It is imperative to look at the aspects of this livestock revolution. This would help in understanding
environmentally and economically unsustainably nature of the increasing meat consumption.
Important global livestock sector trends reflecting this ‘revolution’ are:

 a rapid increase in consumption of livestock products in developing as well as developed countries


 Shift in the geographical area of livestock farming from cold and dry area to humid wet and warmer
area thus rendering the industry more prone to animal disease break outs.
 The change in the nature of business from a non commercial or small scale commercial activity to a
organized large scale commercial activity
 And most importantly basing of increasing proportions of animal feed on cereals.
Thus meat consumption is bound to grow with the increase in demand of meat products in developed
as well as developing countries. The rising consumption would put pressure on resources and would
also have environmental and economic consequences.

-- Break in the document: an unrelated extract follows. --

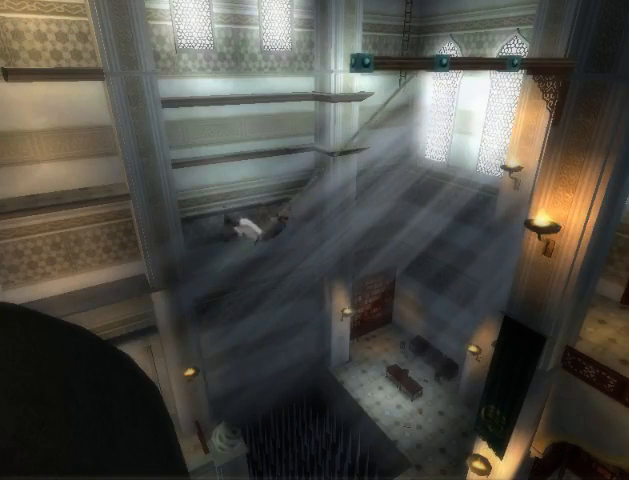
{"buttons": ["R1"], "left_stick": "up-left", "right_stick": "center", "events": []}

Problems associated with meat production and Consumption

Although meat has enjoyed sustained popularity as a foodstuff, in recent years consumers have
expressed growing concern over some consequences of meat consumption and production. These
include:

 Health Problems: Overconsumption of meat has an adverse on the body. It is also responsible for the
rising instances of diseases such as obesity heart diseases and constipation. Consumption of large
quantities of meat is also linked to cancer. These diseases are now responsible for a third of global
mortality. A survey conducted in California in 1960’s found that the risk of heart disease is three times
greater for 45-64 year old men who eat meat daily, versus those who did not eat meat. In another
study in 2010 involving over one million people who ate meat found that processed meat had an
adverse risk in relation to coronary heart disease. The study found that having 50g of processed meat
per day increases risk of coronary heart disease by 42% and diabetes by 19%. These adverse effects
of meat consumption pose a genuine health threat which needs to be addressed.

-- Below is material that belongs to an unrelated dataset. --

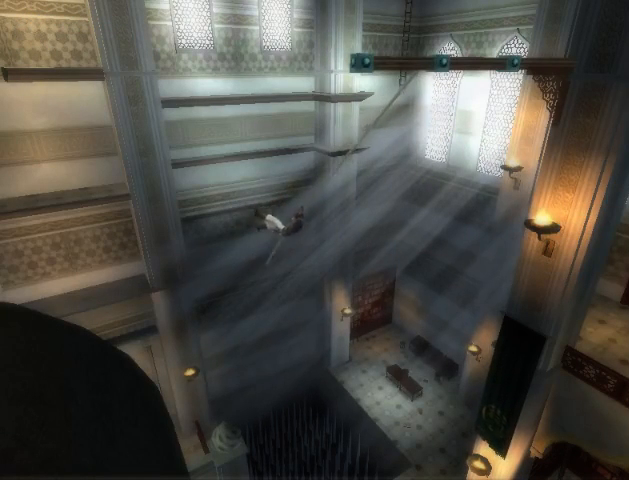
{"buttons": ["R1"], "left_stick": "up-left", "right_stick": "center", "events": []}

 Food Borne Diseases: Another problem associated with consumption of meat is the issue of food
borne diseases. Pathogens in meat such as Salmonella, Campylobacter, pathogenic E. coli, avian
influenza, cause outbreaks of epidemics which effect the meat consuming population at large. This
has been proved by the outbreak of bovine spongiform encephalopathy (BSE) in the UK and Europe
and the chicken flu in The Netherlands and Belgium. These diseases can be potentially dangerous for
humans. Consumption of certain types of beef affected by BSE can cause a rare disease called as
the Creutzfeld-Jacob disease. But in more recent times greater threat has been posed by the
outbreak of avian and H1N1 outbreak which assumed pandemic proportions within short time and
caused health and economic damage. In the United States, food-borne diseases – the most common
causes of which are contaminated meats -- are responsible for over 76 million episodes of illness,
325,000 hospitalizations, and 5,000 deaths each year.
 Inefficient use of resources: Raising animals for meat requires considerably resource in form of more
cropland, water, fertilizer, pesticides, and energy. A lot of resources are consumed in maintaining
livestock rearing facilities, transporting livestock , growing animal feed, transporting animal feed,
maintaining slaughter houses and transporting meat thus intensive meat production is only 25
percent as energy efficient as soybean production. If we feed the burgeoning global population on
plant derived products then we can feed a significantly larger number of people.

 Pollution: Annually, 1.4 billion tonnes of animal wastes are produced in the US. Cattle and sheep are
the second largest emitters of greenhouse gases that contribute to global warming, next to carbon
dioxide. This is because commercial animal farming techniques over-feed the animals which causes
them to produce more of these harmful gases than they normally do. Animals are the primary
producers of methane which is much more potent than carbon dioxide as far as green house potential
is concerned.Meat production is responsible for the emissions of nitrogen and phosphorus, pesticide
contamination of water, heavy metal contamination of soil, and acid rain from ammonia emissions.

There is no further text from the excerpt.